ABOUT THIS EXERCISE
The expected output is each line below containing "condition", copied in full.
-*-*-
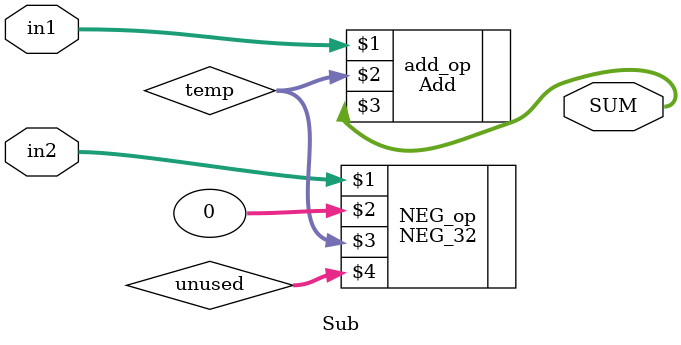
<source format=v>
`timescale 1ns / 1ps
module Sub(
    input [31:0] in1, in2,
    output [31:0] SUM
    );
	 
    wire [31:0] temp, unused; 
	 NEG_32 NEG_op(in2, 0, temp, unused);
	 Add add_op(in1, temp, SUM);
endmodule

</source>
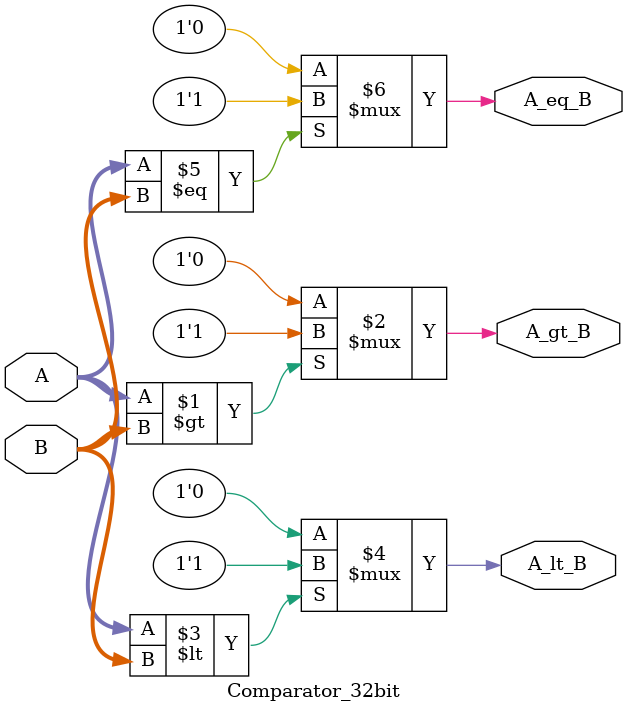
<source format=v>
module Comparator_32bit (
    input wire [31:0] A,      // 32-bit input A
    input wire [31:0] B,      // 32-bit input B
    output wire A_gt_B,       // Output: 1 if A > B
    output wire A_lt_B,       // Output: 1 if A < B
    output wire A_eq_B        // Output: 1 if A == B
);

    assign A_gt_B = (A > B) ? 1'b1 : 1'b0;  // A > B condition
    assign A_lt_B = (A < B) ? 1'b1 : 1'b0;  // A < B condition
    assign A_eq_B = (A == B) ? 1'b1 : 1'b0; // A == B condition

endmodule

</source>
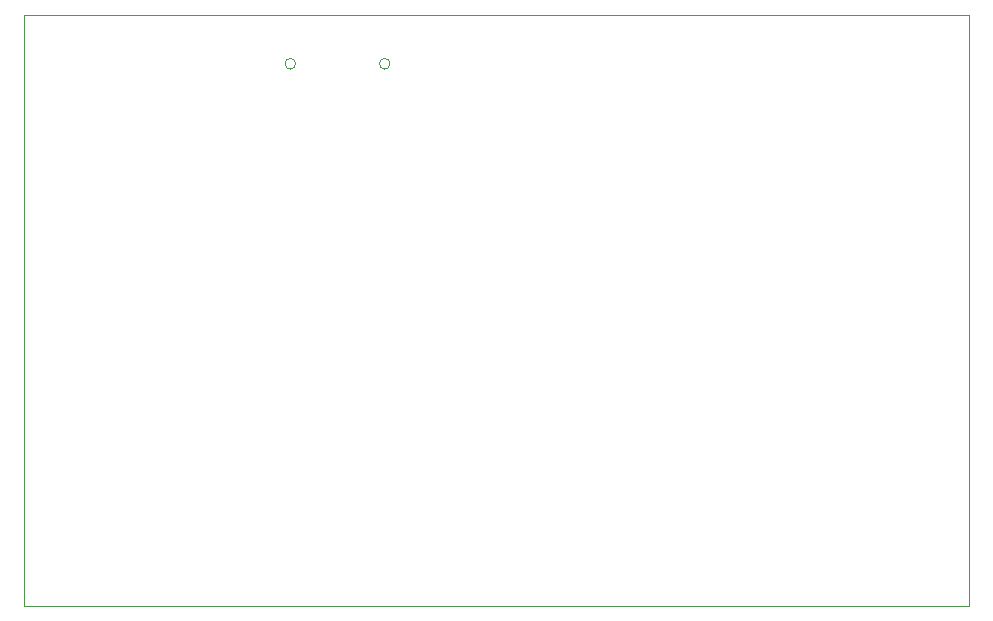
<source format=gbr>
%TF.GenerationSoftware,KiCad,Pcbnew,6.0.2+dfsg-1*%
%TF.CreationDate,2022-05-20T21:22:49+03:00*%
%TF.ProjectId,A13_test_project,4131335f-7465-4737-945f-70726f6a6563,rev?*%
%TF.SameCoordinates,Original*%
%TF.FileFunction,Profile,NP*%
%FSLAX46Y46*%
G04 Gerber Fmt 4.6, Leading zero omitted, Abs format (unit mm)*
G04 Created by KiCad (PCBNEW 6.0.2+dfsg-1) date 2022-05-20 21:22:49*
%MOMM*%
%LPD*%
G01*
G04 APERTURE LIST*
%TA.AperFunction,Profile*%
%ADD10C,0.050000*%
%TD*%
%TA.AperFunction,Profile*%
%ADD11C,0.120000*%
%TD*%
G04 APERTURE END LIST*
D10*
X10500000Y-27000000D02*
X10500000Y-77000000D01*
X90500000Y-27000000D02*
X90500000Y-77000000D01*
X10500000Y-27000000D02*
X90500000Y-27000000D01*
X10500000Y-77000000D02*
X90500000Y-77000000D01*
D11*
%TO.C,J1*%
X33500000Y-31100000D02*
G75*
G03*
X33500000Y-31100000I-450000J0D01*
G01*
X41500000Y-31100000D02*
G75*
G03*
X41500000Y-31100000I-450000J0D01*
G01*
%TD*%
M02*

</source>
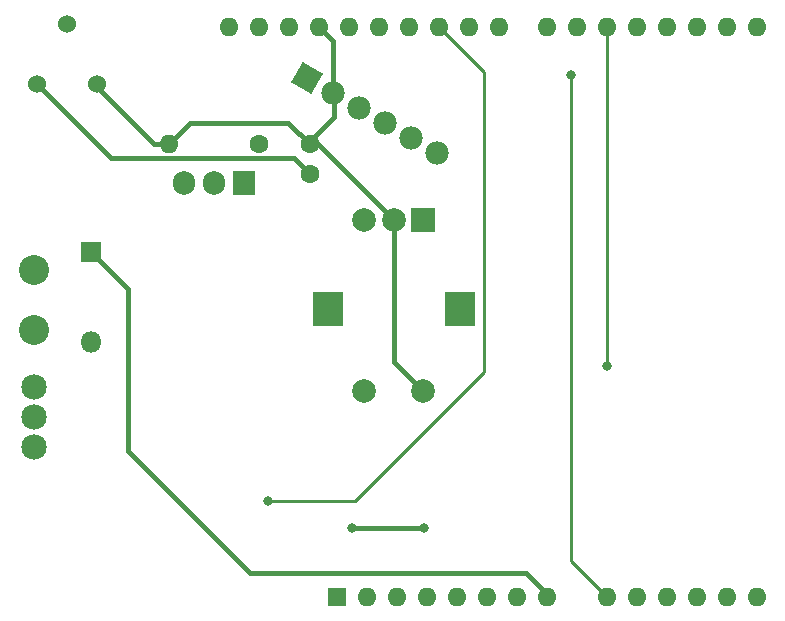
<source format=gbr>
%TF.GenerationSoftware,KiCad,Pcbnew,6.0.1-79c1e3a40b~116~ubuntu20.04.1*%
%TF.CreationDate,2022-01-30T00:58:34-05:00*%
%TF.ProjectId,Protogasm-Board-V2,50726f74-6f67-4617-936d-2d426f617264,rev?*%
%TF.SameCoordinates,PX68290a0PY76b1be0*%
%TF.FileFunction,Copper,L2,Bot*%
%TF.FilePolarity,Positive*%
%FSLAX46Y46*%
G04 Gerber Fmt 4.6, Leading zero omitted, Abs format (unit mm)*
G04 Created by KiCad (PCBNEW 6.0.1-79c1e3a40b~116~ubuntu20.04.1) date 2022-01-30 00:58:34*
%MOMM*%
%LPD*%
G01*
G04 APERTURE LIST*
G04 Aperture macros list*
%AMRotRect*
0 Rectangle, with rotation*
0 The origin of the aperture is its center*
0 $1 length*
0 $2 width*
0 $3 Rotation angle, in degrees counterclockwise*
0 Add horizontal line*
21,1,$1,$2,0,0,$3*%
G04 Aperture macros list end*
%TA.AperFunction,ComponentPad*%
%ADD10C,1.981200*%
%TD*%
%TA.AperFunction,ComponentPad*%
%ADD11RotRect,1.981200X1.981200X240.000000*%
%TD*%
%TA.AperFunction,ComponentPad*%
%ADD12C,1.600000*%
%TD*%
%TA.AperFunction,ComponentPad*%
%ADD13O,1.600000X1.600000*%
%TD*%
%TA.AperFunction,ComponentPad*%
%ADD14R,2.000000X2.000000*%
%TD*%
%TA.AperFunction,ComponentPad*%
%ADD15C,2.000000*%
%TD*%
%TA.AperFunction,ComponentPad*%
%ADD16R,2.500000X3.000000*%
%TD*%
%TA.AperFunction,ComponentPad*%
%ADD17R,1.905000X2.000000*%
%TD*%
%TA.AperFunction,ComponentPad*%
%ADD18O,1.905000X2.000000*%
%TD*%
%TA.AperFunction,ComponentPad*%
%ADD19C,2.159000*%
%TD*%
%TA.AperFunction,ComponentPad*%
%ADD20R,1.800000X1.800000*%
%TD*%
%TA.AperFunction,ComponentPad*%
%ADD21O,1.800000X1.800000*%
%TD*%
%TA.AperFunction,ComponentPad*%
%ADD22C,1.524000*%
%TD*%
%TA.AperFunction,ComponentPad*%
%ADD23C,2.540000*%
%TD*%
%TA.AperFunction,ComponentPad*%
%ADD24R,1.600000X1.600000*%
%TD*%
%TA.AperFunction,ViaPad*%
%ADD25C,0.800000*%
%TD*%
%TA.AperFunction,Conductor*%
%ADD26C,0.381000*%
%TD*%
%TA.AperFunction,Conductor*%
%ADD27C,0.250000*%
%TD*%
G04 APERTURE END LIST*
D10*
%TO.P,U2,6,V_Ex*%
%TO.N,unconnected-(U2-Pad6)*%
X36398523Y40132000D03*
%TO.P,U2,5,V2*%
%TO.N,unconnected-(U2-Pad5)*%
X34198818Y41402000D03*
%TO.P,U2,4,V1*%
%TO.N,unconnected-(U2-Pad4)*%
X31999114Y42672000D03*
%TO.P,U2,3,VCC*%
%TO.N,+5V*%
X29799409Y43942000D03*
%TO.P,U2,2,GND*%
%TO.N,GND*%
X27599705Y45212000D03*
D11*
%TO.P,U2,1,Vout*%
%TO.N,/A0*%
X25400000Y46482000D03*
%TD*%
D12*
%TO.P,R1,1*%
%TO.N,/D9*%
X21336000Y40894000D03*
D13*
%TO.P,R1,2*%
%TO.N,GND*%
X13716000Y40894000D03*
%TD*%
D14*
%TO.P,SW1,A,A*%
%TO.N,/D2*%
X35266000Y34428000D03*
D15*
%TO.P,SW1,B,B*%
%TO.N,/D3*%
X30266000Y34428000D03*
%TO.P,SW1,C,C*%
%TO.N,GND*%
X32766000Y34428000D03*
D16*
%TO.P,SW1,MP*%
%TO.N,N/C*%
X38366000Y26928000D03*
X27166000Y26928000D03*
D15*
%TO.P,SW1,S1,S1*%
%TO.N,GND*%
X35266000Y19928000D03*
%TO.P,SW1,S2,S2*%
%TO.N,/D5*%
X30266000Y19928000D03*
%TD*%
D12*
%TO.P,C1,1*%
%TO.N,+5V*%
X25654000Y38354000D03*
%TO.P,C1,2*%
%TO.N,GND*%
X25654000Y40854000D03*
%TD*%
D17*
%TO.P,Q1,1,G*%
%TO.N,/D9*%
X20066000Y37592000D03*
D18*
%TO.P,Q1,2,D*%
%TO.N,/MOTOR-*%
X17526000Y37592000D03*
%TO.P,Q1,3,S*%
%TO.N,GND*%
X14986000Y37592000D03*
%TD*%
D19*
%TO.P,J1,1,+5V*%
%TO.N,+5V*%
X2286000Y20320000D03*
%TO.P,J1,2,Data_Input*%
%TO.N,/D10*%
X2286000Y17780000D03*
%TO.P,J1,3,GND*%
%TO.N,GND*%
X2286000Y15240000D03*
%TD*%
D20*
%TO.P,D1,1,K*%
%TO.N,+12V*%
X7112000Y31750000D03*
D21*
%TO.P,D1,2,A*%
%TO.N,/MOTOR-*%
X7112000Y24130000D03*
%TD*%
D22*
%TO.P,R2,1,1*%
%TO.N,+5V*%
X2540000Y45974000D03*
%TO.P,R2,2,2*%
%TO.N,/AREF*%
X5080000Y51054000D03*
%TO.P,R2,3,3*%
%TO.N,GND*%
X7620000Y45974000D03*
%TD*%
D23*
%TO.P,M1,1,+*%
%TO.N,+12V*%
X2286000Y30226000D03*
%TO.P,M1,2,-*%
%TO.N,/MOTOR-*%
X2286000Y25146000D03*
%TD*%
D13*
%TO.P,U1,32,SCL/A5*%
%TO.N,unconnected-(U1-Pad32)*%
X18800000Y50800000D03*
%TO.P,U1,31,SDA/A4*%
%TO.N,unconnected-(U1-Pad31)*%
X21340000Y50800000D03*
%TO.P,U1,30,AREF*%
%TO.N,/AREF*%
X23880000Y50800000D03*
%TO.P,U1,29,GND*%
%TO.N,GND*%
X26420000Y50800000D03*
%TO.P,U1,28,D13*%
%TO.N,unconnected-(U1-Pad28)*%
X28960000Y50800000D03*
%TO.P,U1,27,D12*%
%TO.N,unconnected-(U1-Pad27)*%
X31500000Y50800000D03*
%TO.P,U1,26,D11*%
%TO.N,unconnected-(U1-Pad26)*%
X34040000Y50800000D03*
%TO.P,U1,25,D10*%
%TO.N,/D10*%
X36580000Y50800000D03*
%TO.P,U1,24,D9*%
%TO.N,/D9*%
X39120000Y50800000D03*
%TO.P,U1,23,D8*%
%TO.N,unconnected-(U1-Pad23)*%
X41660000Y50800000D03*
%TO.P,U1,22,D7*%
%TO.N,unconnected-(U1-Pad22)*%
X45720000Y50800000D03*
%TO.P,U1,21,D6*%
%TO.N,unconnected-(U1-Pad21)*%
X48260000Y50800000D03*
%TO.P,U1,20,D5*%
%TO.N,/D5*%
X50800000Y50800000D03*
%TO.P,U1,19,D4*%
%TO.N,unconnected-(U1-Pad19)*%
X53340000Y50800000D03*
%TO.P,U1,18,D3*%
%TO.N,/D3*%
X55880000Y50800000D03*
%TO.P,U1,17,D2*%
%TO.N,/D2*%
X58420000Y50800000D03*
%TO.P,U1,16,D1/TX*%
%TO.N,unconnected-(U1-Pad16)*%
X60960000Y50800000D03*
%TO.P,U1,15,D0/RX*%
%TO.N,unconnected-(U1-Pad15)*%
X63500000Y50800000D03*
%TO.P,U1,14,SCL/A5*%
%TO.N,unconnected-(U1-Pad14)*%
X63500000Y2540000D03*
%TO.P,U1,13,SDA/A4*%
%TO.N,unconnected-(U1-Pad13)*%
X60960000Y2540000D03*
%TO.P,U1,12,A3*%
%TO.N,unconnected-(U1-Pad12)*%
X58420000Y2540000D03*
%TO.P,U1,11,A2*%
%TO.N,unconnected-(U1-Pad11)*%
X55880000Y2540000D03*
%TO.P,U1,10,A1*%
%TO.N,unconnected-(U1-Pad10)*%
X53340000Y2540000D03*
%TO.P,U1,9,A0*%
%TO.N,/A0*%
X50800000Y2540000D03*
%TO.P,U1,8,VIN*%
%TO.N,+12V*%
X45720000Y2540000D03*
%TO.P,U1,7,GND*%
%TO.N,unconnected-(U1-Pad7)*%
X43180000Y2540000D03*
%TO.P,U1,6,GND*%
%TO.N,unconnected-(U1-Pad6)*%
X40640000Y2540000D03*
%TO.P,U1,5,+5V*%
%TO.N,+5V*%
X38100000Y2540000D03*
%TO.P,U1,4,3V3*%
%TO.N,unconnected-(U1-Pad4)*%
X35560000Y2540000D03*
%TO.P,U1,3,~{RESET}*%
%TO.N,unconnected-(U1-Pad3)*%
X33020000Y2540000D03*
%TO.P,U1,2,IOREF*%
%TO.N,unconnected-(U1-Pad2)*%
X30480000Y2540000D03*
D24*
%TO.P,U1,1,NC*%
%TO.N,unconnected-(U1-Pad1)*%
X27940000Y2540000D03*
%TD*%
D25*
%TO.N,GND*%
X29210000Y8382000D03*
X35306000Y8382000D03*
%TO.N,/D10*%
X22098000Y10668000D03*
%TO.N,/A0*%
X47752000Y46736000D03*
%TO.N,/D5*%
X50800000Y22098000D03*
%TD*%
D26*
%TO.N,GND*%
X13716000Y40894000D02*
X12446000Y40894000D01*
X12446000Y40894000D02*
X7620000Y45720000D01*
X7620000Y45720000D02*
X7620000Y45974000D01*
X25654000Y40854000D02*
X23836000Y42672000D01*
X23836000Y42672000D02*
X15494000Y42672000D01*
X15494000Y42672000D02*
X13716000Y40894000D01*
X25654000Y40854000D02*
X25654000Y41148000D01*
X25654000Y41148000D02*
X27686000Y43180000D01*
X27686000Y43180000D02*
X27686000Y45125705D01*
X27686000Y45125705D02*
X27599705Y45212000D01*
D27*
%TO.N,/D10*%
X36580000Y50800000D02*
X40386000Y46994000D01*
X40386000Y46994000D02*
X40386000Y21590000D01*
X40386000Y21590000D02*
X29464000Y10668000D01*
X29464000Y10668000D02*
X22098000Y10668000D01*
D26*
%TO.N,+12V*%
X7112000Y31750000D02*
X10228558Y28633442D01*
X10228558Y28633442D02*
X10228558Y14917442D01*
X10228558Y14917442D02*
X20574000Y4572000D01*
X20574000Y4572000D02*
X43942000Y4572000D01*
X43942000Y4572000D02*
X45720000Y2794000D01*
X45720000Y2794000D02*
X45720000Y2540000D01*
%TO.N,GND*%
X35306000Y8382000D02*
X29210000Y8382000D01*
%TO.N,+5V*%
X2540000Y45974000D02*
X8864011Y39649989D01*
X24358011Y39649989D02*
X25654000Y38354000D01*
X8864011Y39649989D02*
X24358011Y39649989D01*
D27*
%TO.N,/A0*%
X50800000Y2540000D02*
X47752000Y5588000D01*
X47752000Y5588000D02*
X47752000Y46736000D01*
%TO.N,/D5*%
X50800000Y50800000D02*
X50800000Y22098000D01*
D26*
%TO.N,GND*%
X35266000Y19928000D02*
X32766000Y22428000D01*
X32766000Y22428000D02*
X32766000Y34428000D01*
X25654000Y40854000D02*
X26340000Y40854000D01*
X26340000Y40854000D02*
X32766000Y34428000D01*
X27599705Y45212000D02*
X27599705Y49620295D01*
X27599705Y49620295D02*
X26420000Y50800000D01*
%TD*%
M02*

</source>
-*-*-
TASK OUTPUT
    assign A_gt_B = (A > B) ? 1'b1 : 1'b0;  // A > B condition
    assign A_lt_B = (A < B) ? 1'b1 : 1'b0;  // A < B condition
    assign A_eq_B = (A == B) ? 1'b1 : 1'b0; // A == B condition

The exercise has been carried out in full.